** start **

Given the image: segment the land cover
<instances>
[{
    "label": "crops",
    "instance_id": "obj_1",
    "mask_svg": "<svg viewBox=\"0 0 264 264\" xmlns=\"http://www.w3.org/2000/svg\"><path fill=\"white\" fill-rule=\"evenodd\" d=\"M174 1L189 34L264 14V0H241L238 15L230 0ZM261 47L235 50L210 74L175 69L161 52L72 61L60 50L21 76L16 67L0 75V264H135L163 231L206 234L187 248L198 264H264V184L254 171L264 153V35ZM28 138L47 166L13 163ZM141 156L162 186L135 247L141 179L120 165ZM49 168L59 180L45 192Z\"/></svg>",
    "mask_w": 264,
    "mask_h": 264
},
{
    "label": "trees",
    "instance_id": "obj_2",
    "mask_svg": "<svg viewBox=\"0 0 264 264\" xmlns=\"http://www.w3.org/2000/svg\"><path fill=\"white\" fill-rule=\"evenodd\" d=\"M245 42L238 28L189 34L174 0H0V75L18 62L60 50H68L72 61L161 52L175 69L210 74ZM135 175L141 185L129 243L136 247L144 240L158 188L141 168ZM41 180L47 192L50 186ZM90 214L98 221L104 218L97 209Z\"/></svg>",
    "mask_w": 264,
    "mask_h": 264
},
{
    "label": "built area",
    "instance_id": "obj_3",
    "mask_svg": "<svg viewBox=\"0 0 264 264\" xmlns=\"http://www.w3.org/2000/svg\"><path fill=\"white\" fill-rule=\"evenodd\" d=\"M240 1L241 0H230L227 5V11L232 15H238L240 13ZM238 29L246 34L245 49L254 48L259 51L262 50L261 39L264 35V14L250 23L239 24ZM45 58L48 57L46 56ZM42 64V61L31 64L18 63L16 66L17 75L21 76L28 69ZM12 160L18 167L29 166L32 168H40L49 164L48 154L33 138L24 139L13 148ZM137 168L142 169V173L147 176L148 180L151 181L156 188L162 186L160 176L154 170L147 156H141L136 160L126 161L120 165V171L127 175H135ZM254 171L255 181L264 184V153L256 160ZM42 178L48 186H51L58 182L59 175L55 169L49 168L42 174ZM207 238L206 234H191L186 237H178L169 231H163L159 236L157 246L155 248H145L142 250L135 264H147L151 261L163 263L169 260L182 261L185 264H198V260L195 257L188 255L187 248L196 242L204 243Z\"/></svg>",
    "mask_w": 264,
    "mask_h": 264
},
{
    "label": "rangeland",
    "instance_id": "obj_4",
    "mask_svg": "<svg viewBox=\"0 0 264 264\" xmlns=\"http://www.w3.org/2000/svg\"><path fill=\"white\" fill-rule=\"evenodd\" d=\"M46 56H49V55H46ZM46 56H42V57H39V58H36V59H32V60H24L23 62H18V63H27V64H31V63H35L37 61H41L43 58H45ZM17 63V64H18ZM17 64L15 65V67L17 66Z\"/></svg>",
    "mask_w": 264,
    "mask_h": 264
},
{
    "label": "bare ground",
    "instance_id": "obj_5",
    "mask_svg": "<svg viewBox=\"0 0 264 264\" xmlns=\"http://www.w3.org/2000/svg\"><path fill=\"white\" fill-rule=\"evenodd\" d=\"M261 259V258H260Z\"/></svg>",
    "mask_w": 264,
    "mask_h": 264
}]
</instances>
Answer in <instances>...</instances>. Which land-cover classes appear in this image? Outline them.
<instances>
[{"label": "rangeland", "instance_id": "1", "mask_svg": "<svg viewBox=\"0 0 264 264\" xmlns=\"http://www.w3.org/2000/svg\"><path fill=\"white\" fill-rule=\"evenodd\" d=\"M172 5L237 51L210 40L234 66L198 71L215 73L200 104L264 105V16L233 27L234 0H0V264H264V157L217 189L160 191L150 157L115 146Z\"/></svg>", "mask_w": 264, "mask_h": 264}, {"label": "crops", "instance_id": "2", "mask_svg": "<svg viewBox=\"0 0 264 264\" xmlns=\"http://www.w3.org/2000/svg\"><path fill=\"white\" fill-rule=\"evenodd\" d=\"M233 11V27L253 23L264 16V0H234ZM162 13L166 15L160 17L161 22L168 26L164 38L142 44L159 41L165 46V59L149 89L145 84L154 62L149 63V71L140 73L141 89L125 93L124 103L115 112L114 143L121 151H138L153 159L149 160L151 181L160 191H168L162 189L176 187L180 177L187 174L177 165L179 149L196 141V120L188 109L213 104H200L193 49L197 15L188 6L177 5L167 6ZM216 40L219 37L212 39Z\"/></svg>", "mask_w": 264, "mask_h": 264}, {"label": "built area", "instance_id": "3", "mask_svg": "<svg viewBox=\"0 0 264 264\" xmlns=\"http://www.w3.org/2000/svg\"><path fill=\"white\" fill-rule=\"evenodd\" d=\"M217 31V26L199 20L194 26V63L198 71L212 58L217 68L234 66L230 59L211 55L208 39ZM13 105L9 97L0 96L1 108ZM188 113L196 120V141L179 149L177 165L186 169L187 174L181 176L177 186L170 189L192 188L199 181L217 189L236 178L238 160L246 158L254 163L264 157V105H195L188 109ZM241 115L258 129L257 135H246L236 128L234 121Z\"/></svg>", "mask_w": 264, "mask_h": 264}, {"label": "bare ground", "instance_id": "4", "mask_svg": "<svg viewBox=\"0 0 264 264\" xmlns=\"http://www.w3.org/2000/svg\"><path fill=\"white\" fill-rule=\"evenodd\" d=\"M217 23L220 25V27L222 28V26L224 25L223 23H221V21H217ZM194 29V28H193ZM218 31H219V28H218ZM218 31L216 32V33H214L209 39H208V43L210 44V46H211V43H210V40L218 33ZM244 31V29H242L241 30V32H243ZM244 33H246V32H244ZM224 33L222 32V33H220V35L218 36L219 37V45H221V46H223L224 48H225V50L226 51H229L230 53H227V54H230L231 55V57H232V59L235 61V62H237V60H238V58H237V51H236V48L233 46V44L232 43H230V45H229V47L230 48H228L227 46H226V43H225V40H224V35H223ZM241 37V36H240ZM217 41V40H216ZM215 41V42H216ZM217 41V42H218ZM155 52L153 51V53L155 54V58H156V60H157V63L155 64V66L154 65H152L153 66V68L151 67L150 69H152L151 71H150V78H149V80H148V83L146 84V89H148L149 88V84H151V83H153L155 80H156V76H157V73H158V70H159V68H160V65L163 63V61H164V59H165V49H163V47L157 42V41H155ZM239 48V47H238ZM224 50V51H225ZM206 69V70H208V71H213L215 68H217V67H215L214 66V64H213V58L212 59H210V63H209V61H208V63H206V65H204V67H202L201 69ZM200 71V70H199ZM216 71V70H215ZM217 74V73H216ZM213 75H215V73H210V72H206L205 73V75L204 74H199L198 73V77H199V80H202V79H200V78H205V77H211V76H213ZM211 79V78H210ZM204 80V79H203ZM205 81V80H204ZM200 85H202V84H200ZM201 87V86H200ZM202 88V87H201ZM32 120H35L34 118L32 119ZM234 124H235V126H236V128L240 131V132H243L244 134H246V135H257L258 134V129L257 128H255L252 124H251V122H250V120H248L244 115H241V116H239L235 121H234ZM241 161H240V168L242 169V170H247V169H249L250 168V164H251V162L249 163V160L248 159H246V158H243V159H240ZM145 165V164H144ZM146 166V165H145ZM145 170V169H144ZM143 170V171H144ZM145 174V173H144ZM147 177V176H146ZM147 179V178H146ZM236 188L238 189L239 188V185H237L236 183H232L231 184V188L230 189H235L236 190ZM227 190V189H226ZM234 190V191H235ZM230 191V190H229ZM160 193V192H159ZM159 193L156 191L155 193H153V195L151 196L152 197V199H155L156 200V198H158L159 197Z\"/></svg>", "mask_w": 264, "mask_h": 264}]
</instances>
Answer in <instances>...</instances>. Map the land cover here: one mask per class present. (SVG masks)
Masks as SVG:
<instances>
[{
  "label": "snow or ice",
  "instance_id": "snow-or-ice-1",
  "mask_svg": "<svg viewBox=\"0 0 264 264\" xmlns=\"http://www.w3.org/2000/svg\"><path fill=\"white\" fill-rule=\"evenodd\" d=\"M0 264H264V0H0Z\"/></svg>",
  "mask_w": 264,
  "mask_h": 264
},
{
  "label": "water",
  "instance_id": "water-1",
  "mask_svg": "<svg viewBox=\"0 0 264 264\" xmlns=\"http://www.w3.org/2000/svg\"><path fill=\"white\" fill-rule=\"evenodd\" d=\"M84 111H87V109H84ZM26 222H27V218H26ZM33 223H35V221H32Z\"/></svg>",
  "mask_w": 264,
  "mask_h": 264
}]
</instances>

** end **

● **Work to complete**: Count the lines in the records above that contain the string "cover". What is the number? Reply with the number alone.

● **Output for this task**: 3